With gun control being urgently debated in Congress and among state lawmakers, the core question is: When a criminal is breaking down your door or menacing you across a room, what should you do?
Shockingly, the best advice some police departments are offering is to "get some bleach" and "lock your doors and you hope nothing happens."
That's according to a startling new video from James O'Keefe's Project Veritas. which concludes: "You're on your own."
Project Veritas investigators spoke with police officers from North Carolina to New York who told them the unfortunate truth about the time it takes to respond to calls for help and what citizens can do until officers arrive.
Among the comments:
- "We try. We can't always get there." – from North Carolina
- "Sometimes we can't be anywhere at all because everybody's tied up." – from North Carolina
- "Lock yourself in a bedroom, start yelling and screaming." – from Jersey City, N.J.
- "Some people have dogs."– from Yonkers, N.Y.
- "Go get some bleach. Go get ammonia." – from East Orange, N.J.
- "A rifle and shotgun is actually for luxury." – Kew Gardens, N.Y.
- "It's 2013. It's the United States of America. You lock your doors and you hope nothing happens." – from New York
The video reveals an undercover reporter approaching police departments and asking provocative questions about personal security.
"If somebody breaks into my home in this town of Bronxville (N.Y.). OK. Will the police department be there to protect me from that?" the reporter asked.
"Yeah," said the officer.
"What happens between the time I call 911 and you get there?"
"Takes a couple minutes," police said.
"In the two minutes … What do I do?"
"What do you do," the police said. And after a long pause, "That's a good question."
The video also references a statement by Colorado state Rep. Joe Salazar, who said that a woman who feels threatened by rape on a college campus doesn't need to be armed because she can use a call box to get help.
Salazar's statement came in a debate over a proposal to ban citizens possessing a concealed-carry permit from being armed on university campuses.
"It's why we have call boxes," said Salazar, "it's why we have safe zones, it's why we have the whistles. Because you just don't know who you're gonna be shooting at.
"And you don't know if you feel like you're gonna be raped, or if you feel like someone's been following you around, or if you feel like you're in trouble when you may actually not be, that you pop out that gun and you pop … pop a round at somebody."

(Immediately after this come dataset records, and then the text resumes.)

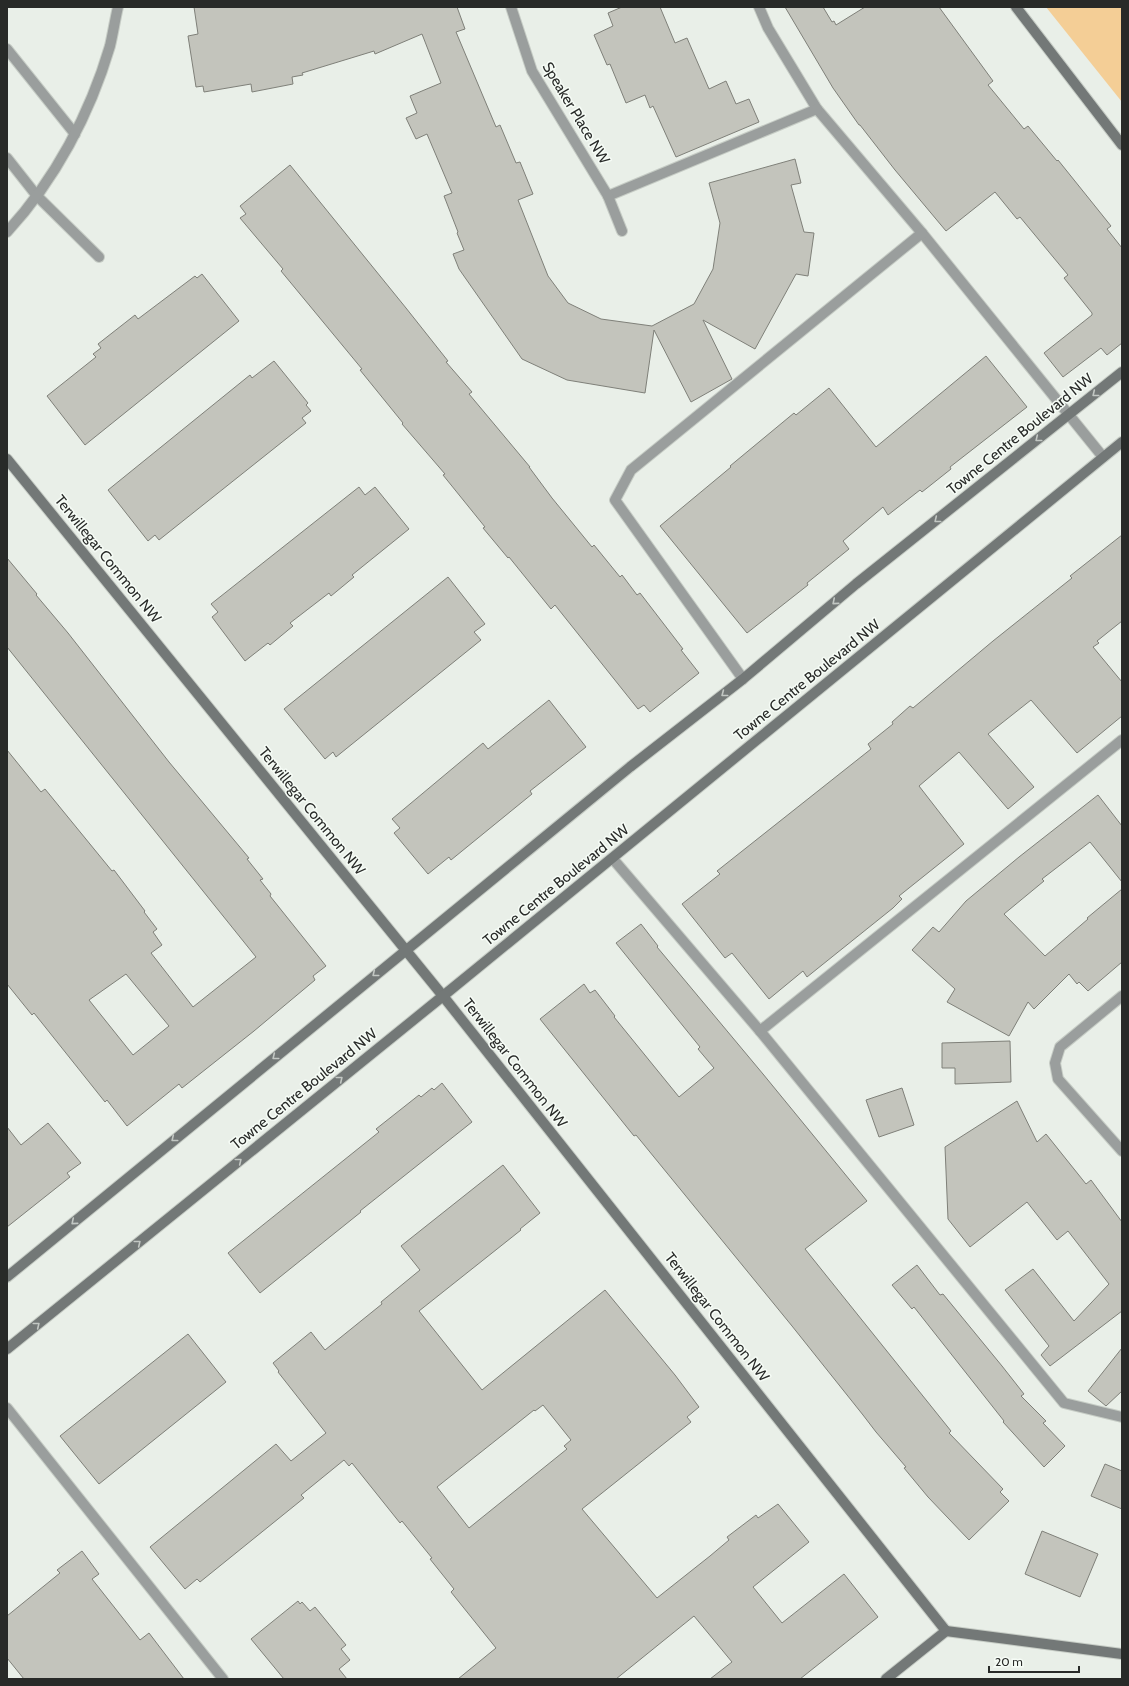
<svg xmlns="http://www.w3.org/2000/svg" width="1129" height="1686" viewBox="0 0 1129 1686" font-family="Cabin,sans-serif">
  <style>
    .green { fill: #f4ce96 }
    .building { fill: #c3c4bc; stroke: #7f8079; fill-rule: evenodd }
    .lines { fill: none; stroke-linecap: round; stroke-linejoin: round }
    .lane-casing { stroke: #c6ccc5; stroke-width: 12 }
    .street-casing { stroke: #c6ccc5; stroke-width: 12 }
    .secondary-casing { stroke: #c6ccc5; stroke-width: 12 }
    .lane { stroke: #9a9e9d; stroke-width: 10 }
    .street { stroke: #9a9e9d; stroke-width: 10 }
    .secondary { stroke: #737877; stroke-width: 10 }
    .oneway { stroke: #c2c7c3 }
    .labels { text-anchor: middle; stroke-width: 3; stroke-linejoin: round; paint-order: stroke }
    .street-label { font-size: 15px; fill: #282a28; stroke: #f6fcf6 }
  </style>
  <rect width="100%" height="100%" fill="#e9efe8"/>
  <!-- green -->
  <polygon class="green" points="1046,7 1122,7 1122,102"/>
  <!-- building -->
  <g class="building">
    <polygon points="194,7 457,7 465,29 456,32 496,127 500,125 516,163 520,162 533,194 518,200 548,276 568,303 601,319 652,326 694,304 713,269 720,223 709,183 795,159 801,183 791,185 804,232 814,233 808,276 796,274 755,349 703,320 732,379 691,402 654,330 645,393 567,380 522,359 459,269 453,254 464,250 457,233 458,232 444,196 452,193 427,134 416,139 406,118 417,113 410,96 441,83 422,34 375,54 374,51 302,73 303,75 292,77 293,84 252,92 251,84 204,92 203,86 196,87 188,36 198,34"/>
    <polygon points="622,7 660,7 675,43 687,38 709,89 726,81 736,104 749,99 759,122 676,157 653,106 650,108 645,95 626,103 610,64 607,65 594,35 613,26 608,13"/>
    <polygon points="785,7 823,7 832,22 834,21 836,25 865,7 939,7 993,81 988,85 1024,129 1028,126 1057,161 1058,160 1111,226 1107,229 1122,248 1122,343 1107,355 1101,348 1063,377 1044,353 1092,315 1092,313 1064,278 1068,275 1020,217 1017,219 995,192 946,231 895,170 860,125 859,125 833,88"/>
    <polygon points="290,165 406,308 448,361 446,362 472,392 469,394 530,467 529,467 552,498 592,547 594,545 620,577 622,575 637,595 640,593 683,649 681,650 699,673 650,712 644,705 638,709 555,605 551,609 509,557 508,558 483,528 485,527 443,475 445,474 402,424 403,423 360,370 362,369 281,271 283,269 240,218 246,214 240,206"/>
    <polygon points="202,274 239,321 85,445 47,396 96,357 93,354 101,348 98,344 135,315 138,319 195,276 197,278"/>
    <polygon points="986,356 1027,407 950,467 951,469 922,492 920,490 888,515 883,507 843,541 849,549 807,583 808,585 747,633 660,526 731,467 730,466 794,413 796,415 829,388 876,447"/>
    <polygon points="274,361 308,403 306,405 311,411 302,418 306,423 159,540 155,535 148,541 108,490 250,375 252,378"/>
    <polygon points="359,487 365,495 375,487 409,529 352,575 354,577 331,596 329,593 290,623 293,626 270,645 268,643 245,661 212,617 218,612 211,604"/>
    <polygon points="1122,535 1122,621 1097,641 1099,643 1093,647 1122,682 1122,716 1077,753 1031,700 988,734 1034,787 1008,809 959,752 919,786 964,844 899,896 902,899 893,908 807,977 803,971 769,999 732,953 725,958 682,904 720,874 717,871 871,749 868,744 893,724 892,722 910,706 913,708 993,641 1072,578 1070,576"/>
    <path d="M7,558L37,594L36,595L68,633L169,762L249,858L247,859L263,879L260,880L271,894L270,896L326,966L313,976L315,980L254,1031L182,1088L179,1084L127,1126L107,1100L105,1102L34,1013L32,1015L7,984V750L41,792L45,789L112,871L114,870L145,911L144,912L157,929L153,932L162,945L151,953L193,1007L256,957L7,647ZM126,974L169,1026L133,1055L89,1000Z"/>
    <polygon points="448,577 485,624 474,632 481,640 336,757 333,752 325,759 284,709"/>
    <polygon points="549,700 586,747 530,791 532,794 451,860 449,857 428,874 394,833 400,828 392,819 483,743 488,749"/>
    <polygon points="1098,795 1122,826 1122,882 1090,842 1042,879 1044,881 1004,914 1045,956 1088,919 1087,918 1122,889 1122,962 1088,991 1079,982 1077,984 1069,974 1034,1009 1028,1002 1009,1036 947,1002 955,989 912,950 933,927 939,932 966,901 1019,857"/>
    <polygon points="641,924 658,946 657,947 763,1074 867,1201 805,1249 951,1431 949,1433 1003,1489 1000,1492 1009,1501 969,1540 928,1497 904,1468 906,1467 876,1432 863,1415 792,1326 636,1135 634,1136 577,1065 540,1019 584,984 590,993 595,990 615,1016 614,1017 679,1097 714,1068 698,1049 700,1047 616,943"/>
    <polygon points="1010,1041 1011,1082 955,1084 955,1068 942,1068 942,1043"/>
    <polygon points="442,1083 472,1122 360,1211 361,1212 260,1293 228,1253 379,1132 376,1129 419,1095 421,1097 432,1088 434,1090"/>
    <polygon points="902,1088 914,1125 879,1137 866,1100"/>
    <polygon points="1017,1101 1037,1142 1046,1134 1086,1184 1091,1180 1122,1222 1122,1311 1050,1366 1041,1355 1049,1346 1005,1290 1033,1269 1074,1321 1109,1284 1068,1231 1057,1240 1027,1202 970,1247 948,1219 945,1147"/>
    <polygon points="48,1123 81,1163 67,1173 70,1177 7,1227 7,1127 21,1145"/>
    <path d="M503,1165L540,1213L520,1229L521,1230L419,1311L482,1390L605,1290L675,1375L699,1407L687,1417L691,1422L582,1509L657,1598L710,1556L729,1540L727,1537L756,1515L758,1518L778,1504L809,1542L753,1587L782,1623L844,1574L878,1617L800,1679H710L732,1662L694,1616L616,1679H458L496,1648L451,1592L454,1589L430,1559L432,1558L402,1521L400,1523L352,1463L349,1466L344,1460L301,1495L304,1498L200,1582L197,1579L185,1589L150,1547L276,1444L291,1461L326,1433L278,1372L279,1371L273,1363L311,1332L325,1350L382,1304L381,1302L420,1270L401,1246ZM543,1405L571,1440L564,1446L567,1449L469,1528L437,1487L534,1410L535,1411Z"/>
    <polygon points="917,1265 940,1295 943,1294 1002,1366 1024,1394 1021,1396 1046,1421 1043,1423 1065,1446 1044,1467 1003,1422 1004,1421 914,1307 912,1309 892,1285"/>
    <polygon points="188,1334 226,1382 99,1484 60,1436"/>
    <polygon points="1122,1348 1122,1391 1106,1406 1088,1391"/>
    <polygon points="1105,1464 1122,1471 1122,1509 1091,1496"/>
    <polygon points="1042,1531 1098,1554 1080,1597 1025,1574"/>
    <polygon points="82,1551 99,1574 92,1579 122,1617 140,1640 149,1633 184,1679 24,1679 7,1658 7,1616 60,1573 57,1570"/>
    <polygon points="298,1601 300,1604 302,1602 310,1611 315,1607 346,1645 341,1649 350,1660 339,1669 347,1679 284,1679 251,1639"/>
  </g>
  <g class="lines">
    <!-- lane casing -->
    <g class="lane-casing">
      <g id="lane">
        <polyline points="759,7 768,28 817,109 922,233 1103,457"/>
        <polyline points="37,196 99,257"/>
        <polyline points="608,196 817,109"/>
        <polyline points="743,679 615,500 631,470 922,233"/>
        <polyline points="1122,740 760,1031 1064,1403 1122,1417"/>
        <polyline points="613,859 760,1031"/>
        <polyline points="7,1408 223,1679"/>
      </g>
    </g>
    <!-- street casing -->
    <g class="street-casing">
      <g id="street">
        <polyline points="511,7 532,71 608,196 622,231"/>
        <polyline points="7,49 75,134"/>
        <polyline points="7,158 37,196"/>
        <path d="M7,232C55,180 90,114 110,46C113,33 115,20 118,7"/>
        <polyline points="1122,996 1060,1047 1055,1063 1058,1079 1122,1151"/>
      </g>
    </g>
    <!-- secondary casing -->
    <g class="secondary-casing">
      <g id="secondary">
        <polyline points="1016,7 1122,145"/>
        <polyline points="7,459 443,996 946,1631"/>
        <polyline points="7,1277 630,767 743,679 856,584 1122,372"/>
        <polyline points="7,1349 443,996 1122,442"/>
        <polyline points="946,1631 1122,1654"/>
        <polyline points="886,1679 946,1631"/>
      </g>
    </g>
    <!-- lane -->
    <use href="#lane" class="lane"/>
    <!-- street -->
    <use href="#street" class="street"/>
    <!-- secondary -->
    <use href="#secondary" class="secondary"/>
  </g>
  <!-- one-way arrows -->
  <defs><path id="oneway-chevron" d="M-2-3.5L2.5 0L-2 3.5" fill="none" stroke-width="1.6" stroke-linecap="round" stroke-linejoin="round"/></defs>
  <g class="oneway">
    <use href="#oneway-chevron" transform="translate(1095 394) rotate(141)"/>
    <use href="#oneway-chevron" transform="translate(1038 439) rotate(141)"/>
    <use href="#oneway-chevron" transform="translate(937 520) rotate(141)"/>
    <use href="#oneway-chevron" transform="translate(835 602) rotate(140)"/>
    <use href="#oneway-chevron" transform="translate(724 694) rotate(142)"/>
    <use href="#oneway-chevron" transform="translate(375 974) rotate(141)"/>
    <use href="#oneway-chevron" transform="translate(275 1057) rotate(141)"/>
    <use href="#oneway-chevron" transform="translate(340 1079) rotate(-39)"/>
    <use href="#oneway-chevron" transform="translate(174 1139) rotate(141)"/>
    <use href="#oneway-chevron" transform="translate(239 1161) rotate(-39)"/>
    <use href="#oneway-chevron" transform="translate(74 1222) rotate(140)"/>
    <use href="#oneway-chevron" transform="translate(138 1243) rotate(-39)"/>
    <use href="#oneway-chevron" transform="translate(37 1325) rotate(-39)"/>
  </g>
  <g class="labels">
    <!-- street labels -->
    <g class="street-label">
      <text transform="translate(576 113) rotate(59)" y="5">Speaker Place NW</text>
      <text transform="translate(1020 434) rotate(-39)" y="5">Towne Centre Boulevard NW</text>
      <text transform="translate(108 559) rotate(51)" y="5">Terwillegar Common NW</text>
      <text transform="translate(807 680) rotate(-39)" y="5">Towne Centre Boulevard NW</text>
      <text transform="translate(312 811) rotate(51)" y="5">Terwillegar Common NW</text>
      <text transform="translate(556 885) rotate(-39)" y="5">Towne Centre Boulevard NW</text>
      <text transform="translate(515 1063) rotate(52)" y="5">Terwillegar Common NW</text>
      <text transform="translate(304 1089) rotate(-39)" y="5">Towne Centre Boulevard NW</text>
      <text transform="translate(717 1317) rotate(52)" y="5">Terwillegar Common NW</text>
    </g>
  </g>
  <!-- border -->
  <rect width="1129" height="1686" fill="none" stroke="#282a28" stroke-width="16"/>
  <!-- scale -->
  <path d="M989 1666v6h90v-6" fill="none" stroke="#282a28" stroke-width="2"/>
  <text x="995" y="1666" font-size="12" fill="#282a28" stroke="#f6fcf6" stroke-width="3" paint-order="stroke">20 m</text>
</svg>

Salazar's statement was caught on video:
It also references Vice President Joe Biden's comments that his solution to security is to buy a shotgun.
But one of the police departments confirmed that doing as Biden suggests, and firing a shot off a balcony, would get the person arrested for menacing, and in jail.
WND also reported just days ago on the actual scenario in the United States where police went door-to-door and confiscated legal weapons from law-abiding citizens.
It happened in New Orleans in the aftermath of Hurricane Katrina.
Thousands of weapons – legally obtained and owned – were simply grabbed from citizens after New Orleans Police Superintendent P. Edwin Compass III announced, "Only law enforcement are allowed to have weapons." Just to make sure the message was loud and clear, the city's Deputy Police Chief Warren Riley told ABC News: "No one will be able to be armed. We are going to take all the weapons."
Then they did exactly that.
One man at a post-Katrina meeting assembled in conjunction with the National Rifle Association said, "The bottom line is this. Once they did it, they set a precedent. And what we've got to be sure [of] is that the precedent stops here."
In a series of videos, the NRA has documented the stunning weapons grab by police in New Orleans, assembling videos that show them physically taking weapons from individuals, including one woman who was stunned when officers threw her against her kitchen wall because she had a small handgun for self-defense.
The not-to-be-forgotten images, Part 1:
The police actions – many of the victims describe the gun confiscation as out-and-out theft – left New Orleans' residents, who had been prepared to stand their ground and defend themselves from thugs and looters running amok, completely defenseless.
Richard Thompson, president of the Thomas More Law Center, told WND such plans "start smacking of a non-The United States of America" and more of "some Third World country."
The government, he said, appears to want ever more control over people's lives, which "is crippling the ability of people to defend themselves … in situations like a Hurricane Katrina where the police were nowhere around and people were taking up arms to protect their property."